For a time, I had another hope of a solution. Bringing out the garbage one night I was approached by a woman who lives in the home on the other side of the smoking neighbors. She’d been having different issues with the same neighbors, she told me, and asked if I had been. I told her about the smoking, and we traded numbers.

This woman texted me in mid-May, while I was on my honeymoon. She told me that she ran into the smokers’ landlady, had spoken to her, and that the landlady was planning on taking steps to evict them. This was not the solution I had in mind—simply smoking on the stoop or in their backyard with regularity would have made me very happy—but if that’s what it takes, I guess.

This turned out to be another dead end. This woman promised to send me the smokers’ landlady’s number, but never did. Follow up texts in late May, mid-June, and mid-September have all gone unanswered. I never got the number, the smokers were not evicted, and they’re still smoking.

My Last Hope?

So here I am, bombarded daily in my own home by the noxious odors of smoking neighbors. And I’m not the only one.

According to the 2015 Community Health Profile for Ridgewood and neighboring Maspeth, 16 percent of neighborhood residents smoke, which is on par with citywide averages.

That’s about 27,000 people in Ridgewood. Who knows how many of them smoke indoors, and how many of their neighbors can smell it.

With those numbers in mind, emboldened by the fact that I’m not alone in my nasal struggles, I got to googling. After trying random combinations of words like “smoking,” “inside,” “indoors,” and so on, I stumbled across what’s probably my last hope— NYC Smoke-Free.

NYC Smoke-Free is a city initiative that aims to help building owners and managers make their buildings smoke-free. To me, it seems like a shining beacon of hope.

While there are disappointingly few laws for me, or others struggling with smoking neighbors, there are other options and resources. For example, each borough has a Community Engagement Coordinator, whom tenants and landlords alike can contact.

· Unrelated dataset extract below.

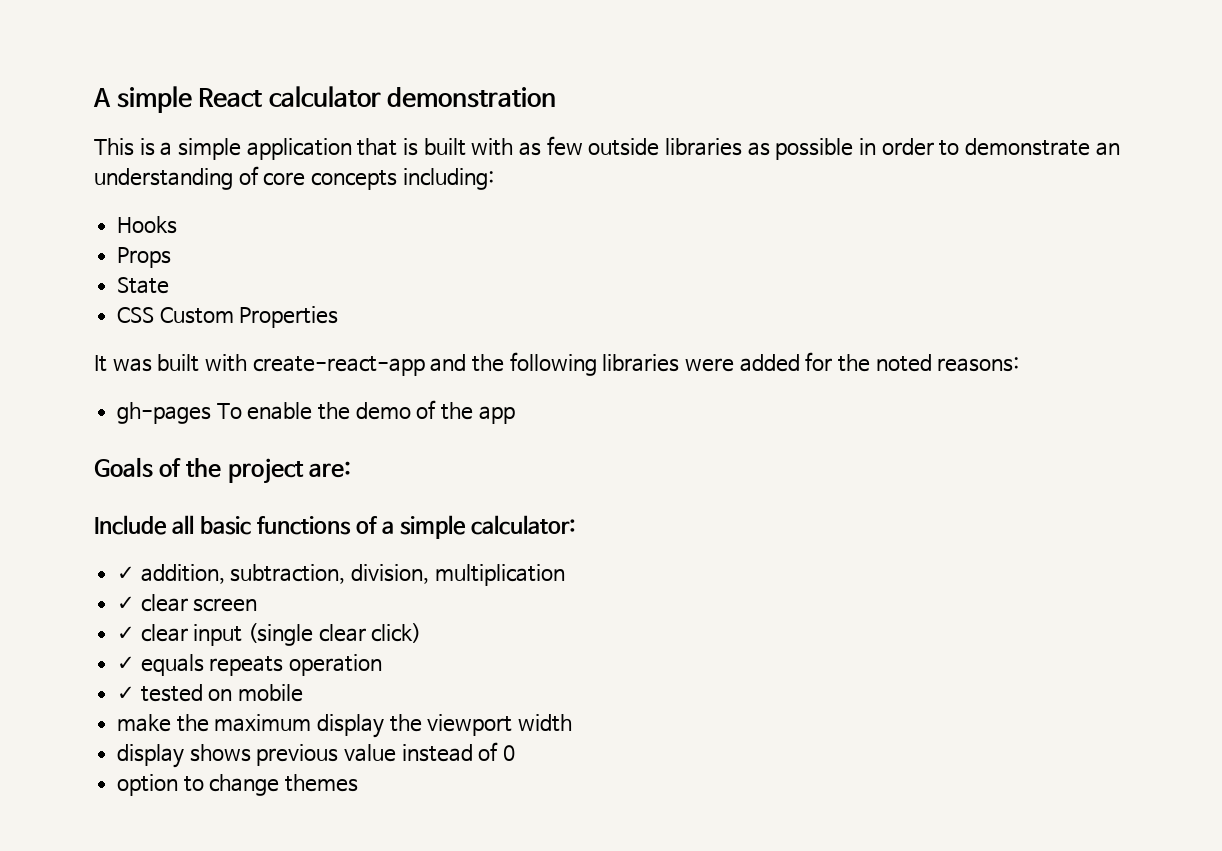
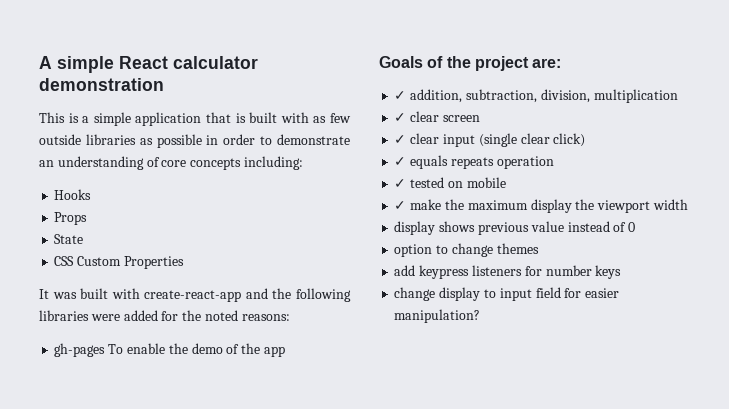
[94,515,576,539] // Include all basic functions of a simple calculator: -> (562, 63) none
(304, 693) none -> [394,201,407,210] ✓
(359, 783) none -> [394,265,622,279] [394,287,620,301] [394,309,481,323] // add keypress listeners for number keys // change display to input field for easier manipulation?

I’ve contacted the Queens Community Engagement Coordinator and, very sympathetic to my situation, he’s helping me in every way he can. He pointed me to my own lease, which has a clause that I was unaware of that might force my landladies to act, should I get so desperate. He’s also helping me to do some research to see if we can find contact information for the landlady next door, so that I can open up communications and, ideally, work together to come up with a solution that works for everybody.